Scott nickte. »Ein weiterer Grund, weshalb ich Dr. Adams nicht darauf aufmerksam machen wollte.«
»Weil es dann im System auftauchen würde«, sagte Ellis. »Es würde aktenkundig. Außerdem würde er tatsächlich darauf bestehen, dass du dich bestimmten Tests unterziehst, um herauszubekommen, was da eigentlich los ist.«
Scott sprach es zwar nicht aus, dachte jedoch, dass Dr. Adams nicht nur auf irgendwelchen Untersuchungen bestanden hätte.In Gewahrsam nehmen war der Gedanke, den er im Sprechzimmer im Sinn gehabt hatte. Daraufhin hatte er beschlossen, den Mund zu halten und stattdessen mit seinem im Ruhestand befindlichen Freund darüber zu reden.
»Du siehst nach etwa hundertzehn Kilo aus«, sagte Ellis. »Fühlst du dich auch so?«
»Nicht so richtig. Als ich noch so viel gewogen habe, hab ich mich ein bisschen … hm … schlurfig gefühlt. Den Ausdruck gibt es wohl nicht so richtig, aber was Besseres fällt mir nicht ein.«
»Ich finde, es ist ein guter Ausdruck«, sagte Ellis. »Egal ob er im Wörterbuch steht oder nicht.«
»Es lag nicht bloß am Übergewicht, obwohl ich wusste, dass ich welches hatte. Dazu mein Alter und …«
»Die Scheidung?« Ellis fragte das auf seine sanfteste Doctor-Bob-Art.

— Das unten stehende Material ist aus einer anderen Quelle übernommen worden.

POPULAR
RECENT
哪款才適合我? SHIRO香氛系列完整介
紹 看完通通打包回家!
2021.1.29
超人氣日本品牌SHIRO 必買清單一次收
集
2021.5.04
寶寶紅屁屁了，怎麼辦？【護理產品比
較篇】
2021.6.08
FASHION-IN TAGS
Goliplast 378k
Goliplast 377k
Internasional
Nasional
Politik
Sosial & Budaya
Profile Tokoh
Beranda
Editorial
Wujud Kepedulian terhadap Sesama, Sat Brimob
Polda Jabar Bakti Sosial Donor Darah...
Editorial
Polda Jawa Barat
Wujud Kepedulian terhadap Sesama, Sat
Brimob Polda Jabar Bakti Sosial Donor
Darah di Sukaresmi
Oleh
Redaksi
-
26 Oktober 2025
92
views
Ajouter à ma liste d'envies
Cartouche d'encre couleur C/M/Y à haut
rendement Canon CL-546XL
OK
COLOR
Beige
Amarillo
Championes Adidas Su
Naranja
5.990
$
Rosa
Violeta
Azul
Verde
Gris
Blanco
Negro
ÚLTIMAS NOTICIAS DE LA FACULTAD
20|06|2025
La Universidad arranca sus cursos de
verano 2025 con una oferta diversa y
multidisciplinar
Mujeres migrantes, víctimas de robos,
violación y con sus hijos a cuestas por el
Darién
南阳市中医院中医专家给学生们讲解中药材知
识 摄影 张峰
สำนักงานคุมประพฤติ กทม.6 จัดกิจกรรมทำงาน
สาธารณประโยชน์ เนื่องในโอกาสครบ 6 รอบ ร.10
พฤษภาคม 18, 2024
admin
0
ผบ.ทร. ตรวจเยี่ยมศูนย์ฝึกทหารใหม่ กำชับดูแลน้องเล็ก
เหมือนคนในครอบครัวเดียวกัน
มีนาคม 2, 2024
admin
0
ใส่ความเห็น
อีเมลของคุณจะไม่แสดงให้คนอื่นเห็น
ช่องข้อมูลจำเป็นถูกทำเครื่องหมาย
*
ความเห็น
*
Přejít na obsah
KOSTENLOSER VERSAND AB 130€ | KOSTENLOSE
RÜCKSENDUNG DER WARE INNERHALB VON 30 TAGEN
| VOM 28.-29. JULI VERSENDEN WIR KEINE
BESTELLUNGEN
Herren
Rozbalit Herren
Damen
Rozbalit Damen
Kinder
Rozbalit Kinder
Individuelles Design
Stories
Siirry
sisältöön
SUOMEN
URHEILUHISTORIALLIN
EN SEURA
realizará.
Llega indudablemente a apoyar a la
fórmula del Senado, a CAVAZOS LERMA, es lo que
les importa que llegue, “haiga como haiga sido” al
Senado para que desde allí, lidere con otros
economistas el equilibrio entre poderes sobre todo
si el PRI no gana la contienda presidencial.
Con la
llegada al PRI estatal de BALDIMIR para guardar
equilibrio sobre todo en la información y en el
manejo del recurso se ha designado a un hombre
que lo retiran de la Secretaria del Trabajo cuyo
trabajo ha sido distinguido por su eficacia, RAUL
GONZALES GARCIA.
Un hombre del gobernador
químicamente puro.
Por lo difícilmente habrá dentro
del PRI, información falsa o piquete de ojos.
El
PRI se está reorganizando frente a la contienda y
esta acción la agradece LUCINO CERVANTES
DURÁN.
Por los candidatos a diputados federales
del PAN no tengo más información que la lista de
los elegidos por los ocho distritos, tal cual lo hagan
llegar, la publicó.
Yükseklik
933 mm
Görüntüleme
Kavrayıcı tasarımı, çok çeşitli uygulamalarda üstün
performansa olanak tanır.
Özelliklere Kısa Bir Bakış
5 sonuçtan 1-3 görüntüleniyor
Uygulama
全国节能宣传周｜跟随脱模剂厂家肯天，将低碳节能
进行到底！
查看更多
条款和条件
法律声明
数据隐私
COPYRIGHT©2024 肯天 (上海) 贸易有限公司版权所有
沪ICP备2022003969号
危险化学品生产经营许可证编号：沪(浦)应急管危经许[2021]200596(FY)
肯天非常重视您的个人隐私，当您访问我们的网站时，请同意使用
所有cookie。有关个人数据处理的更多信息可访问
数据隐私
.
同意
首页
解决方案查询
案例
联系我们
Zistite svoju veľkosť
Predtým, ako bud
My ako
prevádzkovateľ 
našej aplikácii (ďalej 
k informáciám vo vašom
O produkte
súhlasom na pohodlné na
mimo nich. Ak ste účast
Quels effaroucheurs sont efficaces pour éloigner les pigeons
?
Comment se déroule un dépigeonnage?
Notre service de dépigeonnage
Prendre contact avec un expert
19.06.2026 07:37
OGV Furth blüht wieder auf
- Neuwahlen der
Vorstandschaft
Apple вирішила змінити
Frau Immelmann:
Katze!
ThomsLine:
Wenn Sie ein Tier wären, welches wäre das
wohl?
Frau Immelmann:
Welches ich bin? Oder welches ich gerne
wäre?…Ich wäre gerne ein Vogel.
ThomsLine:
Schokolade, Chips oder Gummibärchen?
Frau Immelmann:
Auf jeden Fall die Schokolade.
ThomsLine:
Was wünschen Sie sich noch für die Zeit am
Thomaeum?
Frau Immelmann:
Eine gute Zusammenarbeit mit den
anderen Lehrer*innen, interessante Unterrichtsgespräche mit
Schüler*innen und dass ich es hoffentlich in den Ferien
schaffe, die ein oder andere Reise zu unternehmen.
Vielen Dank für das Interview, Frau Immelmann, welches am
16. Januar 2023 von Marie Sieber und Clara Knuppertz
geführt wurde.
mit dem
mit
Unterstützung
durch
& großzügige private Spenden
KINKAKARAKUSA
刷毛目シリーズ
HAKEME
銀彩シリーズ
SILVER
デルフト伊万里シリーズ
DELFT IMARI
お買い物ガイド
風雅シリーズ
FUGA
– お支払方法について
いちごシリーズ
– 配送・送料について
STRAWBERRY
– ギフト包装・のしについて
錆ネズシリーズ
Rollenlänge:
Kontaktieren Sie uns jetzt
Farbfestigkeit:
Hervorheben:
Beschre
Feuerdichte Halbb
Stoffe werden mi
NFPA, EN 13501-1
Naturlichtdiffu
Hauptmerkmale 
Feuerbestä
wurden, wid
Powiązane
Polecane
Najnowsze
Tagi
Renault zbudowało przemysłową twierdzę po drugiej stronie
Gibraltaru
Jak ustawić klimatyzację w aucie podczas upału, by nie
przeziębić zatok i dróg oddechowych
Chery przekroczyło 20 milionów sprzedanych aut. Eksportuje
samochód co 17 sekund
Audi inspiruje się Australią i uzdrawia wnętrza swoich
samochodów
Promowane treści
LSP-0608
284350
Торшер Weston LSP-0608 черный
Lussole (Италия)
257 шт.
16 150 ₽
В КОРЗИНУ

Scott seufzte. »Klar, die auch. Die hat einen Schatten auf mein Leben geworfen. Jetzt geht’s schon besser, das heißt, mir geht’s besser, aber der Schatten ist noch da. Das kann ich nicht bestreiten. Körperlich habe ich mich allerdings nie schlecht gefühlt; ich bin weiterhin dreimal die Woche ins Studio gegangen und erst beim dritten Satz außer Puste gekommen, aber trotzdem war ich einfach … na ja, schlurfig halt. Jetzt fühle ich mich nicht mehr so, zumindest nicht mehr so sehr.«
»Du hast mehr Energie.«
Scott überlegte, dann schüttelte er den Kopf.